To assess the scale of the problem in the private sector, the ACSC has relied on data from callouts to CERT Australia, the national first responder to cyber incidents, which responded to 14,804 incidents from the private sector in the year to the end of June. Of those incidents, 418 involved systems of national interest and critical infrastructure. The energy, banking and finance, and communications sectors were targeted the most often.

Meanwhile, between January 2015 and June 2016, the Australian Signals Directorate was involved in 1,095 security responses to incidents on government systems, including a damaging penetration of the Bureau of Meteorology’s computer system by a foreign intelligence service in which data was stolen.

Despite the clear and present threat, the report said that to ensure corporations remained alert to the issue, the language surrounding computer security problems needed to be toned down and incidents should be referred to as “malicious cyber activity” launched by “cyber adversaries” rather than attacks by hackers, which tended to sensationalise the issue.

A cyber attack, meanwhile, was defined as “a deliberate act through cyber space to manipulate, disrupt, deny, degrade or destroy computers or networks or the information resident on them, with the effect of seriously compromising national security, stability or economic prosperity”.

Read more about cyber security in Australia

This year’s ACSC report again confirms the extent of the problem and profiles a series of malicious incidents.

In one case, an adversary gained access to an unnamed government network using malicious Microsoft Office macros.
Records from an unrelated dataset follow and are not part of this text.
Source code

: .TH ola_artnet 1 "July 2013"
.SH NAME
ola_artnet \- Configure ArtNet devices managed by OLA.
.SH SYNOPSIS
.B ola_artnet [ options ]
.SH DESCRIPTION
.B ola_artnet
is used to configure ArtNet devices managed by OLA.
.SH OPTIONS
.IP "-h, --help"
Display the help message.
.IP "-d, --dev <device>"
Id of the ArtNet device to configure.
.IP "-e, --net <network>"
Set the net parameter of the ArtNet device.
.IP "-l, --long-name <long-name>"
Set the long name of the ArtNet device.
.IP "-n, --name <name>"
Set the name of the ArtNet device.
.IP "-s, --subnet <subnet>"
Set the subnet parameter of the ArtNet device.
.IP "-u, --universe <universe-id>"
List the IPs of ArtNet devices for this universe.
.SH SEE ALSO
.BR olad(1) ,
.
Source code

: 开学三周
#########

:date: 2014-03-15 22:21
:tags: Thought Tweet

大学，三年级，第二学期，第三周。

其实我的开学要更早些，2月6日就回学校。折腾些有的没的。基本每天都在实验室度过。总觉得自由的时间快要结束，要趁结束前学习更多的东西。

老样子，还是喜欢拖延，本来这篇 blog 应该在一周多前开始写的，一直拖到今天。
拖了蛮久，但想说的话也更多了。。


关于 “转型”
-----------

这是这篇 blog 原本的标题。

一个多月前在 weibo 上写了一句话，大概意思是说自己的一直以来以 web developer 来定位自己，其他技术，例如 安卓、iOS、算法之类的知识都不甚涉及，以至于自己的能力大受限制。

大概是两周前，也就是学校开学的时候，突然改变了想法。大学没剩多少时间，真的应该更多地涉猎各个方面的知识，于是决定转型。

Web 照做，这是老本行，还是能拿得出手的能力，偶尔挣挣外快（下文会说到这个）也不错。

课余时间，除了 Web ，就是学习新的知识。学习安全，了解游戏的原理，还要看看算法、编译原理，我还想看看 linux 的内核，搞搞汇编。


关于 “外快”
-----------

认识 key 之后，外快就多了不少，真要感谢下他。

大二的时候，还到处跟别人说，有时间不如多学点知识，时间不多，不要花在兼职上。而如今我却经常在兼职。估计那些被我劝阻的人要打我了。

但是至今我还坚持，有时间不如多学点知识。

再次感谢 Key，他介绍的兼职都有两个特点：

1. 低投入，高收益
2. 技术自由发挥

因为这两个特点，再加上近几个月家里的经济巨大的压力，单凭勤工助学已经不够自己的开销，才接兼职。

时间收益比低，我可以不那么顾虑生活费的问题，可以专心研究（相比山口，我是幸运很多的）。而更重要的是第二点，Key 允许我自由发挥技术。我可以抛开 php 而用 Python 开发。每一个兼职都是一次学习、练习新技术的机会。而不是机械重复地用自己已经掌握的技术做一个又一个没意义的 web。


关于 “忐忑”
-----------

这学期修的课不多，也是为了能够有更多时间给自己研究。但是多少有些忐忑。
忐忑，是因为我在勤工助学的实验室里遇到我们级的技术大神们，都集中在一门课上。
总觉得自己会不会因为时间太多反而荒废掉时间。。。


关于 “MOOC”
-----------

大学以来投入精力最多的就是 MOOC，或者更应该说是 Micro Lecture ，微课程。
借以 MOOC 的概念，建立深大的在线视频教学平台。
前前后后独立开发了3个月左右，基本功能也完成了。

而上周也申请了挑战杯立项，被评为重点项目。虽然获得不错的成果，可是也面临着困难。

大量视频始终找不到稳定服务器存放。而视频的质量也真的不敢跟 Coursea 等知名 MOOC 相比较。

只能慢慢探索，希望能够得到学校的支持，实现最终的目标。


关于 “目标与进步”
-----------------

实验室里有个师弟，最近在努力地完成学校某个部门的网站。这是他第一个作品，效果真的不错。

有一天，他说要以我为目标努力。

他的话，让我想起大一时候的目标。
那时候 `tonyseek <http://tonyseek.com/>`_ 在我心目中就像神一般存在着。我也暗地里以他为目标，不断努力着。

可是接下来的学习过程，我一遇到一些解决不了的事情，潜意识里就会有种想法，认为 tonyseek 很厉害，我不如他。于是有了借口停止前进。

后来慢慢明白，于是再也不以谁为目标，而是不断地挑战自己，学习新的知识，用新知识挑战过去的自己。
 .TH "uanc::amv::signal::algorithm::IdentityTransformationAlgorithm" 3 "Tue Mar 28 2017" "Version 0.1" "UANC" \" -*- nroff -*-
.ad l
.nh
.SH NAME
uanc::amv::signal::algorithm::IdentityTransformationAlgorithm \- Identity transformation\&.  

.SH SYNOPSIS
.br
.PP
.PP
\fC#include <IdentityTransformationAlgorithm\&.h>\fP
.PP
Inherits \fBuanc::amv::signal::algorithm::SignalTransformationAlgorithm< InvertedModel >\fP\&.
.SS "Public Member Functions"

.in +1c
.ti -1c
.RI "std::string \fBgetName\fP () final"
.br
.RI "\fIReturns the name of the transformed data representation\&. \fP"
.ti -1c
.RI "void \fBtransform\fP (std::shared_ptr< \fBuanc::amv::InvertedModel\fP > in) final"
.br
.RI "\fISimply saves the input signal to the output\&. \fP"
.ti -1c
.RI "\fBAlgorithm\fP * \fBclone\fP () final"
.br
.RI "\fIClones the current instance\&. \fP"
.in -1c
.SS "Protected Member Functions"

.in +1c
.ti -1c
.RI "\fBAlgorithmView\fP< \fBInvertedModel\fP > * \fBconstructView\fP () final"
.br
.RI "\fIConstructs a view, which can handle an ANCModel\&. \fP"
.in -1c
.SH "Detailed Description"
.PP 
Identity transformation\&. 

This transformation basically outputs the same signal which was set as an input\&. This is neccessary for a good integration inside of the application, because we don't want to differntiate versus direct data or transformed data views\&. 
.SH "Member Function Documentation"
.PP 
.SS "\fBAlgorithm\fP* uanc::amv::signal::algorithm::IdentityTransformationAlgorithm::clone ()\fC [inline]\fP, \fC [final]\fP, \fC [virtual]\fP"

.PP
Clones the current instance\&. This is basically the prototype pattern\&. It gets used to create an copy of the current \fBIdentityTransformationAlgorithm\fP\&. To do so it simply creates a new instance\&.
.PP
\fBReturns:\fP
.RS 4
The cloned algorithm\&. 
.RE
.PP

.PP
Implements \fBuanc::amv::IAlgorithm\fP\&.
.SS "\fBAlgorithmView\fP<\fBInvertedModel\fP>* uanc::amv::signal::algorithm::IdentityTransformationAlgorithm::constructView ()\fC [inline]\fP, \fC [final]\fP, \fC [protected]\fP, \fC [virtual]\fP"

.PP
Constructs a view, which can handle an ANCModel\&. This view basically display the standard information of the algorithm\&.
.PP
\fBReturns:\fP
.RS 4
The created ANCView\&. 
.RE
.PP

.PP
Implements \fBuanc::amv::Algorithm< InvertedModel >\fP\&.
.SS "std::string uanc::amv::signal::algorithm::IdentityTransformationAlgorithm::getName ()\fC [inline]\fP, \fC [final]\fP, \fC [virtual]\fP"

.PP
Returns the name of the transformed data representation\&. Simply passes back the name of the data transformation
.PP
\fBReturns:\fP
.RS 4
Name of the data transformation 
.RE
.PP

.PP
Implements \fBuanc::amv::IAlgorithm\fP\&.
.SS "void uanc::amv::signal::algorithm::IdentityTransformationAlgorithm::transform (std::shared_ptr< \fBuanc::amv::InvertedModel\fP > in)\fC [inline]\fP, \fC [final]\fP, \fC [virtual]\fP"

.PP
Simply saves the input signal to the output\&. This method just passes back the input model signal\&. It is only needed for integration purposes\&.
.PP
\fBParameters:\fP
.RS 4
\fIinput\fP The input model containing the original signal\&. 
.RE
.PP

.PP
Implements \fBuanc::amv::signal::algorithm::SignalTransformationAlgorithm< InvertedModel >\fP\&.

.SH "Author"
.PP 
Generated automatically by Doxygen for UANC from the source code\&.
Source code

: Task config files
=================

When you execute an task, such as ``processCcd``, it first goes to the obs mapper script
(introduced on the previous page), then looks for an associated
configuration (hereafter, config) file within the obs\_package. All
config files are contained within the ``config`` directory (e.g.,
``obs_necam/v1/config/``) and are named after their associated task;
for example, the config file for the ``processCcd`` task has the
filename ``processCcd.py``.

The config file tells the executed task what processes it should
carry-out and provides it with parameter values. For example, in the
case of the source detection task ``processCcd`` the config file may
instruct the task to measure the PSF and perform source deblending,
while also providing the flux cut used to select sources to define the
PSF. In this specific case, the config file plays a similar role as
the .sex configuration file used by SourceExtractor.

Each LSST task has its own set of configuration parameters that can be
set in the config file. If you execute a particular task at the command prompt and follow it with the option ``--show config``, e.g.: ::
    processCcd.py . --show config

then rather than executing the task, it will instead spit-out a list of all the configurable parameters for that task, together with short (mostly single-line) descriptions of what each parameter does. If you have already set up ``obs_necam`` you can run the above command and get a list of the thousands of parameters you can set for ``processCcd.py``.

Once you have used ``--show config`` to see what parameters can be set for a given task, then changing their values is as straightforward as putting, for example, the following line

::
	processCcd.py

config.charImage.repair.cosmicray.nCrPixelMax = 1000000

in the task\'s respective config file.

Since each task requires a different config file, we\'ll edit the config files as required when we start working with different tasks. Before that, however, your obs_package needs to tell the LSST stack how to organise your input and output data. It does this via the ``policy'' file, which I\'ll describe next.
And in the financial sector, a domain controller was compromised and had been communicating with malicious domains for at least a year before detection. Elsewhere, a critical infrastructure provider found a cyber adversary had used legitimate credentials belonging to a staff member and a contractor to effect a systems compromise.

Although in that last case the offshore suspect was identified and subsequently arrested, incidents point to the growing challenge of dealing with the “insider threat”, according to Keith Lowry, senior vice-president of Nuix, a global provider of security services, headquartered in Sydney.

A US government employee for 30 years, Lowry was involved in both the Edward Snowden and Bradley/Chelsea Manning investigations before joining the US Food and Drug Administration’s security team.

Insider threat

He said it was clear that technology could not solve the computer security issue. “Once you penetrate the outside perimeter and are inside, to me it’s irrelevant how you got there or your position,” he said. “That is an insider threat.”

This meant that the traditional model of security as “gates and guards” was not adequate, said Lowry. Organisations in all sectors needed to rethink their approach to counter insider threats which, without proper surveillance, could go undetected for months.

Organisations needed to take a higher-level view and define threats, define critical value data, designate a senior official, conduct a capabilities assessment, and then develop, publish and prosecute policies and procedures, he said.

Lowry, who was in Australia recently, said companies needed to appoint a single person responsible for security who reported directly to the CEO or COO. “This cannot be relegated to the IT department,” he said. “The moment you put responsibility for blocking individuals to IT, it becomes an IT problem rather than a person problem.”